Cd	– Electroplating and Metallurgical industries – Some petroleum products – Some types of insecticides	- Kidney failure. - Liver damage. - Anemia. - Bone degeneration. - Carcinogenesis. (Toxicity: 0.025 monthly)	6 × 10−4–0.61	0.08–0.25	10	3
Cu	– Waste discharges from industries. – Metal alloys pigments – Electroplating and mining –Combustion of coal	- Anemia. - Pain - Inflammation of skin. (Toxicity: 1 daily)	0.23–2.59	8.2	200	2000

As revealed in Table 2, toxic metals must be eliminated from water using effective treatment methods before being discharged into the environment because they are non-biodegradable compounds.

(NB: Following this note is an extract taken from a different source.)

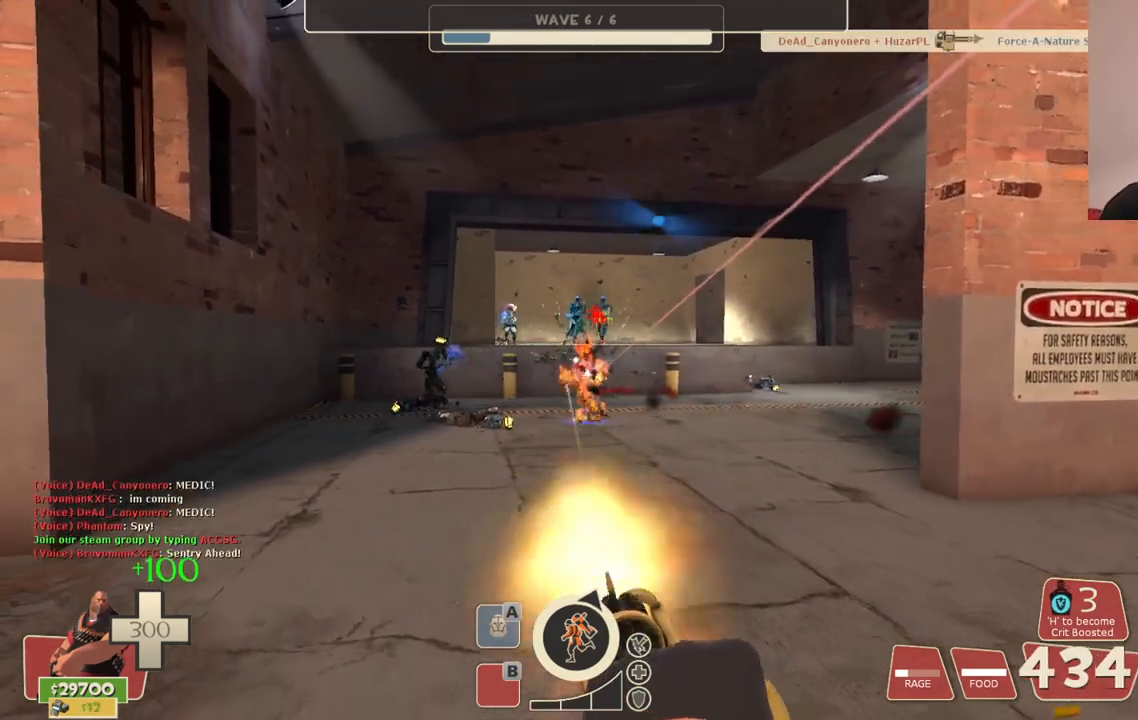
{"buttons": ["L2", "R2"], "left_stick": "down", "right_stick": "center", "events": []}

Treatment methods for heavy metal removal

Different technologies have been conducted individually and/or in combination systems to eliminate toxic metals from wastewater [16], such as nanofiltration [17], adsorption [18], bioremediation [19], flocculation [20], chemical precipitation [21], ion exchange [22], nanomaterials [23], and microbial electrolysis cells [24]. Moreover, electrochemical technologies have been performed to treat metal wastewater, such as electrooxidation [25], Electro-peroxone [26], electroflotation [27], electrodeposition [28], electroflocculation and electroreduction [29], electrocoagulation and adsorption [16], and Peroxi-coagulation [30]. Electrochemical technologies overcome many drawbacks observed when conventional treatment methods are employed to remove heavy metals from different sources of wastewaters [31].

Electrocoagulation

Electrocoagulation (EC) is a type of electrochemical technique including essential advantages, such as versatility, cost-effectiveness, selectivity, safety, low value of sludge production, considerable removal efficiency, and energy efficiency [32], [33], [34]. The mechanism of EC depends on the electrochemical production of metallic ions from electrodes (such as aluminum that is used in this investigation) to form coagulants (Aluminum hydroxide Al(OH)3) which are required to remove pollutants from samples Fig. 1). Eqs. (1)–(3) show the chemical reactions occur in the EC reactor at the anode and cathode [32,35,36]:

At the anode: Al_(S) ⇒ Al³⁺_(aq) + 3e⁻ (1)

At the cathode: 2H₂O + 2e⁻ ⇒ H_2(g) + 2OH⁻_(aq) (2)

Formation of coagulants: Al³⁺ +3OH⁻⇔ Al(OH)₃ (3)

Fig. 1.

General schematic of electrocoagulation technique.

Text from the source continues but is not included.